Soon after its beginning, however, the program only focused on offering pedagogics as a major area of study and Amharic, English, Geography and Mathematics as minor courses. Later, diploma programs were introduced when in 1996 the diploma offering departments were raised to degree level. All in all the college provided instructors to the different levels of the education sector through its regular and extension programs.

The two institutions were integrated into Bahir Dar University following the Council of Ministers regulation no. 60/1999. The university was inaugurated on May 6, 2000, and the Polytechnic Institute and the Teachers College became the Faculty of Engineering and Faculty of Education, respectively. In addition, the university added two more faculties, that of Business and Economics and the faculty of Law, which were established in 2001 and 2003 respectively. Bahir Dar University was officially inaugurated in May 2001.

The university is one of the largest institutions in Ethiopia, it is home to 52,830 students, dispatched in 104 undergraduates disciplines, 176 masters and 86 PhD programs.

== Enrollment ==
The university projects an enrollment of over 53,000 students in the academic year beginning in October 2015. As of 2016, the university enrolled 52,830 students.

== Academics ==
Bahir Dar University is organized into Faculty, Colleges, Institutes, Schools, and Academy.

== Institutes ==

- Bahir Dar Institute of Technology,
- Ethiopian Institutes of Textile and Fashion Technology
- Institute of Land Administration.

== Colleges ==

- College of Agriculture and Environment
- College of Medicine and Health Sciences
- College of Business and Economics
- College of Natural sciences.

== Academics ==
- Maritime Academy and Sport Academy.

== Schools ==

- School of Law, School of Earth Sciences
- School of Computing and Electrical Engineering
- School of Civil and Water Resources Engineering
- School of Mechanical and Industrial Engineering
- School of Chemical and Food Engineering.

== Faculties ==

- Faculty of Computing
- Educational and Behavioural Sciences (the oldest)
- Faculty of Humanities
- Faculty of Social Sciences.

== Programmes ==
Besides the disciplines already listed, Bahir Dar also has an institute of Textile and Garment and Maritime Academy, the only ones in Ethiopia, as well as College Agriculture and Environmental Sciences.

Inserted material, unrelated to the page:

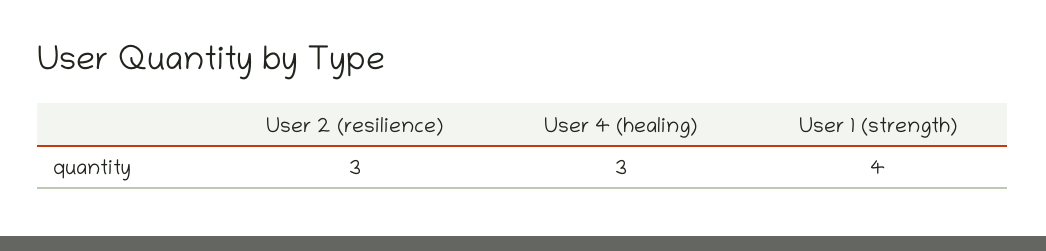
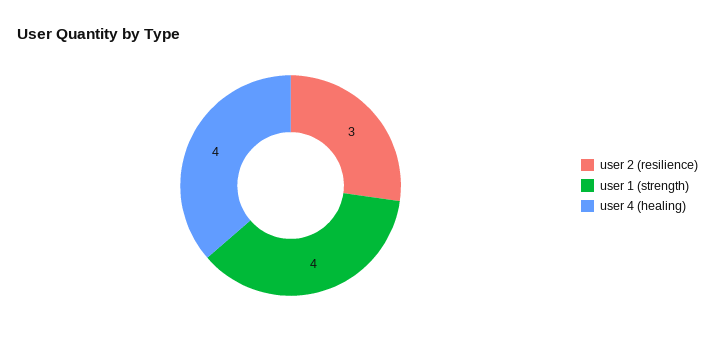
User 4 (healing): 3 -> 4

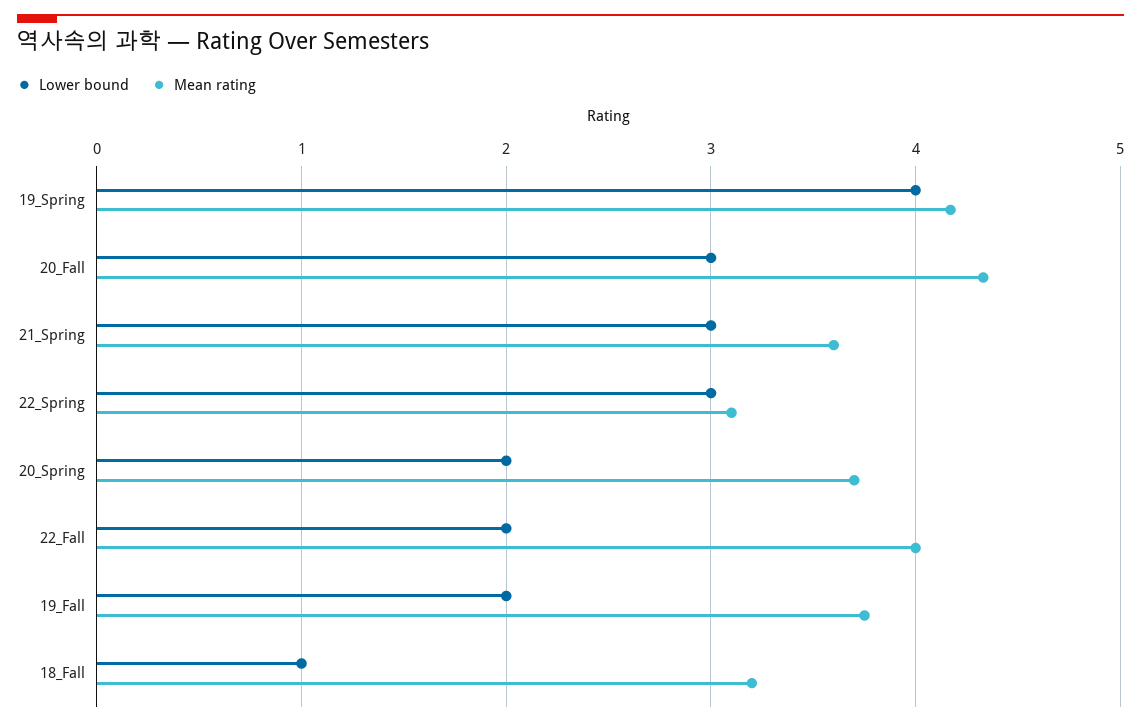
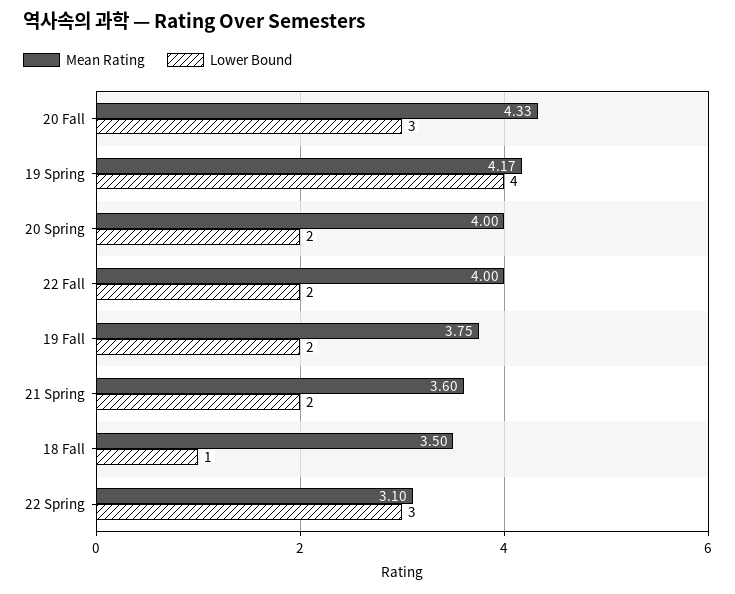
Lower bound, 21_Spring: 3 -> 2
Mean rating, 20_Spring: 3.7 -> 4
Mean rating, 18_Fall: 3.2 -> 3.5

Moreover, the university has started postgraduate programmes in the fields of mathematics, pedagogical science, Amharic, physics, media and communications. It has also started the Institute of Land Administration. There are currently plans to add other postgraduate fields of study.

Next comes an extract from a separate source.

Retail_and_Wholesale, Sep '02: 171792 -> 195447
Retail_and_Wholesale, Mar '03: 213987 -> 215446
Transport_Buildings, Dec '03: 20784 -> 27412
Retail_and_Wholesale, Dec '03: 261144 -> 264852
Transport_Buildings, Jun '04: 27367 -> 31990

The Engineering Faculty has the following departments: Automotive Engineering, Civil Engineering, Computer Science, Electrical Engineering, Chemical Engineering, Industrial Engineering, Mechanical Engineering, Electromechanical Engineering, Textile Engineering, water resources engineering and Food and biochemical technology departments. The university has BSc, MSc and PhD postgraduate programme in all fields. It is known by first Technical University in the Country.

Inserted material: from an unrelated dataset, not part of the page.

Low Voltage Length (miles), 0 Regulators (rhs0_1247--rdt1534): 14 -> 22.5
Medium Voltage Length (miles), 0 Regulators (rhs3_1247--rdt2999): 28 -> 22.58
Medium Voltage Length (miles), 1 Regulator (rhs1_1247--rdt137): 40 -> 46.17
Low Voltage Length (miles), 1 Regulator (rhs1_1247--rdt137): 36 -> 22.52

The Land Administration Program of Bahir Dar University, started in 2008, is the first of its kind in Ethiopia. The themes of the program are: land law, land dispute resolution mechanisms, land valuation and compensation techniques, modern land measurement and registration, land certification and updating, cadastre and computer mapping, as well as land tenure studies. This demand-driven training program is to enable sustainable management of land resources through ensuring security of tenure among land holders.

==Memorandum of Understanding==
- MOUs with Rajalakshmi Engineering College, Chennai, India.